▶ **Exercise goal**: Return every line from the records below with the string "haaaaaaaa".

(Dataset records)
[Start of section]

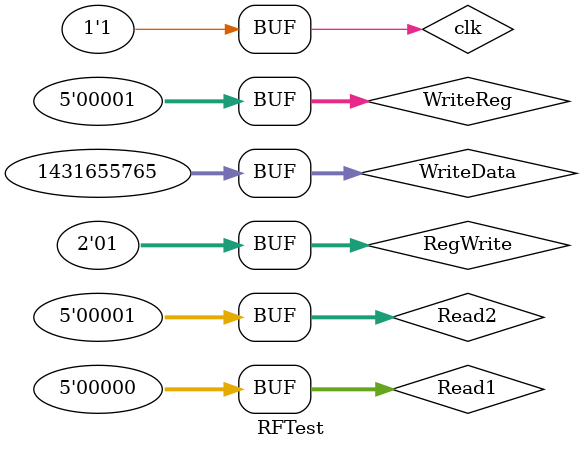
<source format=v>
`timescale 1ns / 1ps


module RFTest;

	// Inputs
	reg clk;
	reg [4:0] Read1;
	reg [4:0] Read2;
	reg [4:0] WriteReg;
	reg [1:0] RegWrite;
	reg [31:0] WriteData;

	// Outputs
	wire [31:0] Data1;
	wire [31:0] Data2;

	// Instantiate the Unit Under Test (UUT)
	RegisterFile uut (
		.clk(clk), 
		.Read1(Read1), 
		.Read2(Read2), 
		.WriteReg(WriteReg), 
		.RegWrite(RegWrite), 
		.WriteData(WriteData), 
		.Data1(Data1), 
		.Data2(Data2)
	);
	always
		begin
		#100 clk = 0;
		#100 clk = 1;
		end

	initial begin
		// Initialize Inputs
		#100;
		Read1 = 0;
		Read2 = 0;
		WriteReg = 0;
		RegWrite = 0;
		WriteData = 0;

		// Wait 100 ns for global reset to finish
		#50;
		Read1 = 1;
		Read2 = 0;
		WriteReg = 1;
		RegWrite = 1;
		WriteData = 32'h55555555;
       
		#150;
		Read1 = 0;
		Read2 = 1;
		WriteReg = 1;
		RegWrite = 1;
		WriteData = 32'h00000000;	
		
		#150;
		Read1 = 0;
		Read2 = 1;
		WriteReg = 1;
		RegWrite = 1;
		WriteData = 32'haaaaaaaa;		
		
		#150;
		Read1 = 1;
		Read2 = 0;
		WriteReg = 1;
		RegWrite = 1;
		WriteData = 32'haaaaaaaa;	

		#150;
		Read1 = 0;
		Read2 = 1;
		WriteReg = 1;
		RegWrite = 1;
		WriteData = 32'h55555555;			

	


	end
      
endmodule


</source>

[End of section]

▶ **Solved problem**:
		WriteData = 32'haaaaaaaa;		
		WriteData = 32'haaaaaaaa;	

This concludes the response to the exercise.